- EXERCISE DESCRIPTION -
Repeat the records in full and exactly, omitting pictures.

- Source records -
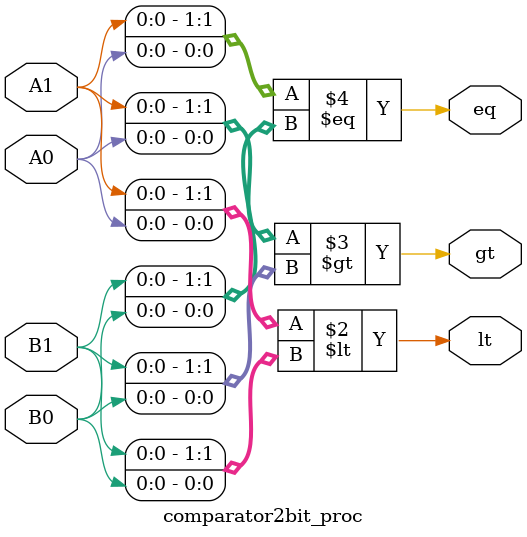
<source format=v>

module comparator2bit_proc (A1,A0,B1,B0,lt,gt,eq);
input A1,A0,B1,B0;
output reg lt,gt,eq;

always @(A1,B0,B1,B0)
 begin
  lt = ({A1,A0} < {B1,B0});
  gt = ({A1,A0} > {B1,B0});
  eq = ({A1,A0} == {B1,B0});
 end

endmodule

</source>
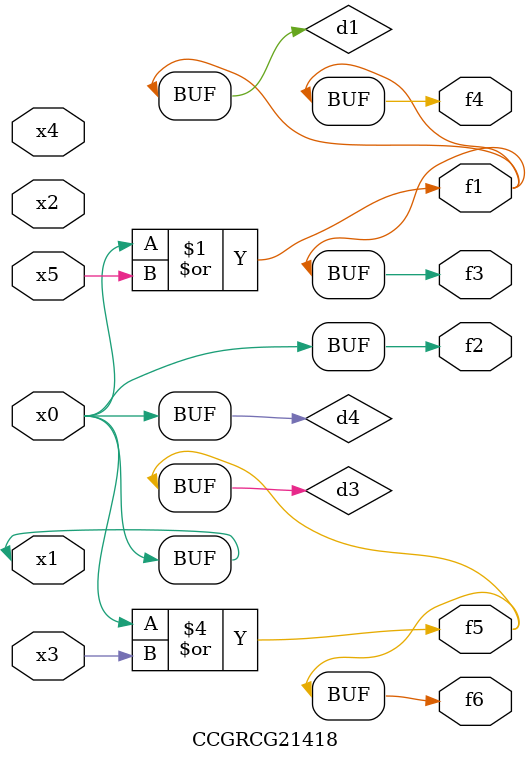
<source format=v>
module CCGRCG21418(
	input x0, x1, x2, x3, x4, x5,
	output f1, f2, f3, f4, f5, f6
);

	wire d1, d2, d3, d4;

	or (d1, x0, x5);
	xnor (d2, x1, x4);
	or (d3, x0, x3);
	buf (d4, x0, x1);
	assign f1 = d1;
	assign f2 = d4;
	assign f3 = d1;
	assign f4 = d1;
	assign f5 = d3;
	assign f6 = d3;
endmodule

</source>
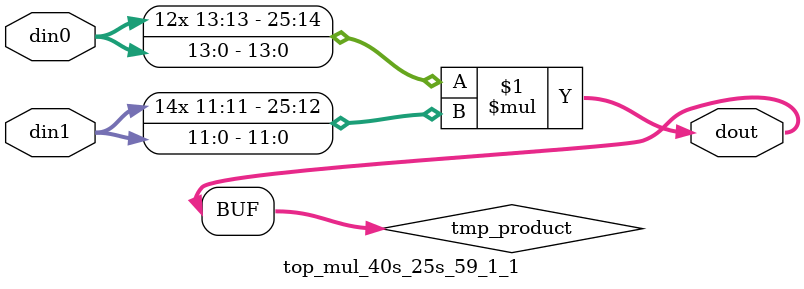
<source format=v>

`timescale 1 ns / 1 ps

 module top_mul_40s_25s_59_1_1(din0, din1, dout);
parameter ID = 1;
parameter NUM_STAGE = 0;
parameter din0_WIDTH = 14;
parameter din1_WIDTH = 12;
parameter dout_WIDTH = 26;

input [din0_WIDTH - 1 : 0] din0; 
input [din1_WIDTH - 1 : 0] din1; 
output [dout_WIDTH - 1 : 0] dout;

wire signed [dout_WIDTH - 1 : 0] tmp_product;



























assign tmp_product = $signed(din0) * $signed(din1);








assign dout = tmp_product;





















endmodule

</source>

- WORKED SOLUTION -
<source format=v>

module comparator2bit_proc (A1,A0,B1,B0,lt,gt,eq);
input A1,A0,B1,B0;
output reg lt,gt,eq;

always @(A1,B0,B1,B0)
 begin
  lt = ({A1,A0} < {B1,B0});
  gt = ({A1,A0} > {B1,B0});
  eq = ({A1,A0} == {B1,B0});
 end

endmodule

</source>
<source format=v>
module CCGRCG21418(
	input x0, x1, x2, x3, x4, x5,
	output f1, f2, f3, f4, f5, f6
);

	wire d1, d2, d3, d4;

	or (d1, x0, x5);
	xnor (d2, x1, x4);
	or (d3, x0, x3);
	buf (d4, x0, x1);
	assign f1 = d1;
	assign f2 = d4;
	assign f3 = d1;
	assign f4 = d1;
	assign f5 = d3;
	assign f6 = d3;
endmodule

</source>
<source format=v>

`timescale 1 ns / 1 ps

 module top_mul_40s_25s_59_1_1(din0, din1, dout);
parameter ID = 1;
parameter NUM_STAGE = 0;
parameter din0_WIDTH = 14;
parameter din1_WIDTH = 12;
parameter dout_WIDTH = 26;

input [din0_WIDTH - 1 : 0] din0; 
input [din1_WIDTH - 1 : 0] din1; 
output [dout_WIDTH - 1 : 0] dout;

wire signed [dout_WIDTH - 1 : 0] tmp_product;



























assign tmp_product = $signed(din0) * $signed(din1);








assign dout = tmp_product;





















endmodule

</source>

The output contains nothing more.